Later, my friend dropped me off at the Marriott and we were amused to see the number of people now tailing us - Jawwad and the other three.

And so it went on. They studied my movements, aware that I worked at my desk through mid-morning and then went out to meet contacts and cover press conferences or other events during the rest of the day. My phone surely was being monitored on a real time basis.

Jawwad slipped only twice over ten days.

Once he went off to the nearby market to have some tea. As it happened, a Pakistani friend of mine who held a very senior position with the World Bank had sent his Mercedes to collect me at that very time. When Jawwad returned he must have panicked because the security guards must have informed him about my leaving the hotel.

At another time I actually felt guilty for him.

My friend Khaled, the Bloomberg bureau chief, had called on me at the hotel and Jawwad had probably assumed that we were settling in for a long evening. Instead, Khaled took me out to a Chinese restaurent. Hours later, when Khaled and I strolled back to my hotel late in the night he was outside by a tree, his motorbike parked.

I felt awful.

"Hello, I thought you had left," I called out to him, genuinely concerned about his long day.

"Doesn't matter," he responded confidently, "Don't I look as fresh as ever?"

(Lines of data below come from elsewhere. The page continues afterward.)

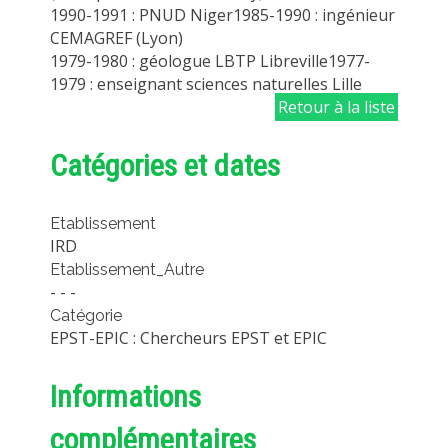
1990-1991 : PNUD Niger1985-1990 : ingénieur
CEMAGREF (Lyon)
1979-1980 : géologue LBTP Libreville1977-
1979 : enseignant sciences naturelles Lille
Retour à la liste
Catégories et dates
Etablissement
IRD
Etablissement_Autre
- - -
Catégorie
EPST-EPIC : Chercheurs EPST et EPIC
Informations
complémentaires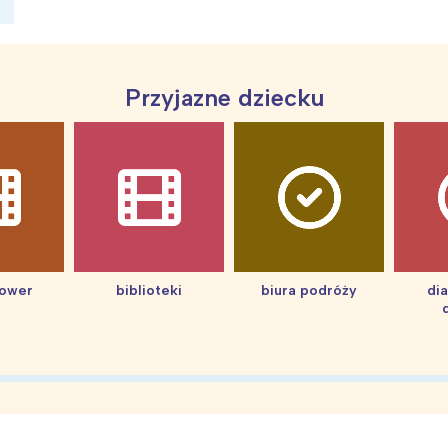
Przyjazne dziecku
ia i jej płatki
Pszczoła i kwitnący ul
hower
biblioteki
biura podróży
di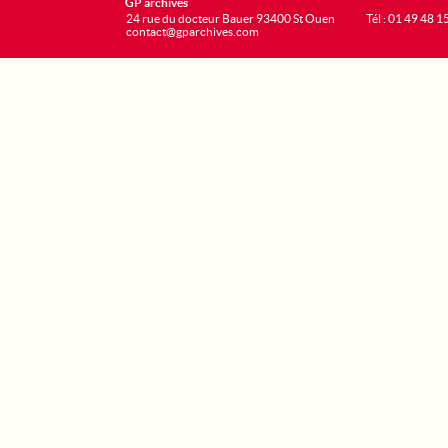
GP archives
24 rue du docteur Bauer 93400 St Ouen
Tél : 01 49 48 1
contact@gparchives.com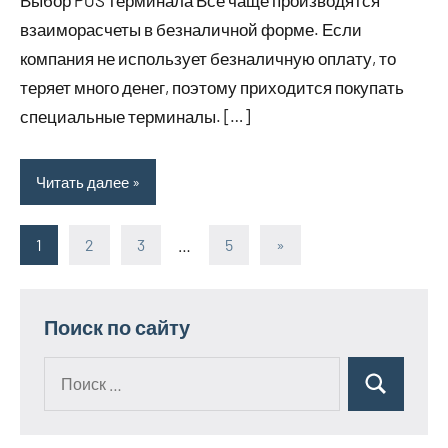
Выбор POS терминала Все чаще производятся
взаиморасчеты в безналичной форме. Если
компания не использует безналичную оплату, то
теряет много денег, поэтому приходится покупать
специальные терминалы. […]
Читать далее
1
2
3
…
5
Следующие
»
Пагинация
записи
записей
Поиск по сайту
Поиск
Поиск
для: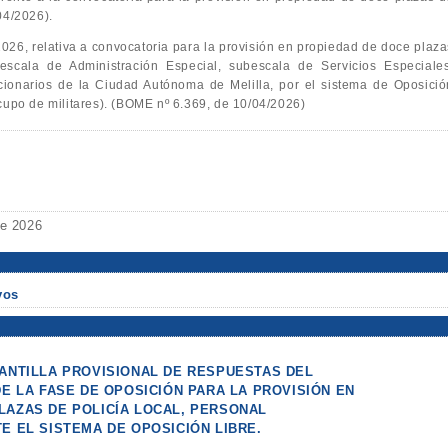
04/2026).
2026, relativa a convocatoria para la provisión en propiedad de doce plaza
escala de Administración Especial, subescala de Servicios Especiales
ionarios de la Ciudad Autónoma de Melilla, por el sistema de Oposició
cupo de militares). (BOME nº 6.369, de 10/04/2026)
de 2026
vos
LANTILLA PROVISIONAL DE RESPUESTAS DEL
DE LA FASE DE OPOSICIÓN PARA LA PROVISIÓN EN
LAZAS DE POLICÍA LOCAL, PERSONAL
E EL SISTEMA DE OPOSICIÓN LIBRE.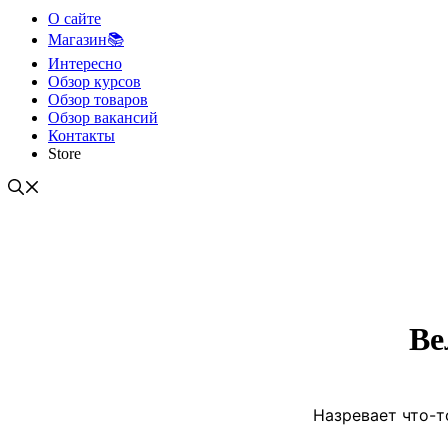
О сайте
Магазин📚
Интересно
Обзор курсов
Обзор товаров
Обзор вакансий
Контакты
Store
Ве
Назревает что-т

Only once did we really chat. Khaled, another senior Pakistani journalist, a PPP legislator from Sindh province and an academic who teaches at the university in Islamabad got together with me at Islamabad's Afghan Hotel. The dinner went late as we feasted on kebabs and naans, finishing the meal with a Pepsi drink.

This time, Jawwad stopped me as I was entering my lodgings and clearly wanted to chat. He recognised two of the men with me, he said, but would I pray tell him who the other two were?

Maybe it was his way of checking if I would be honest with him. I didn't owe him a reply, but I paused. What if he got into trouble with his bosses if his own report to them was seen as incomplete? I shrugged, then told him their identities. They were all men in public life, anyway and well-known in their fields.

In turn, I questioned him. He gave his name as Jawwad, and his home town was Bahawalpur. And he listed out for me all the interesting personalities he had tailed in his career, including some very reputed journalists.

Jawwad said he had two children and he had been in this job for about seven years. He looked very human; a family man doing his bit to put bread on the table.

As I turned to go, I looked him in the eye and told him I wouldn't be going out again that night.

ISI agents have to spend hours outside the Marriott sometimes, when their mark is in the place. The Marriott used to be the favourite meeting place in Islamabad for foreigners, rich locals, diplomats and foreign correspondents.

Agents who follow their man to the hotel park their bikes outside and wait for him to re-emerge. Often, they stroll through the hotel lobby or coffee shop to ensure he is still there.

Once, I decided to have coffee outside the bakery there. Having finished my coffee I went to the toilet. Because I was out of sight for a quarter of an hour a mild panic must have hit Jawwad because he suddenly burst into the toilet, his face lighting up with relief to see me standing there.

For the first few days all this is fun, then it becomes an irritation and a massive intrusion. It plays on your mind and if you aren't strong, wears you down.

I worry about Jawwad not because I wish to see him again but because I wish him no harm. He probably has elderly parents back at his ancestral home in Bahawalpur and two kids and a wife waiting at his government flat in Islamabad. He looked tough to me, but when he goes home he probably is a kind husband and a doting father.

After all, we all need to put on faces to meet the faces that we meet.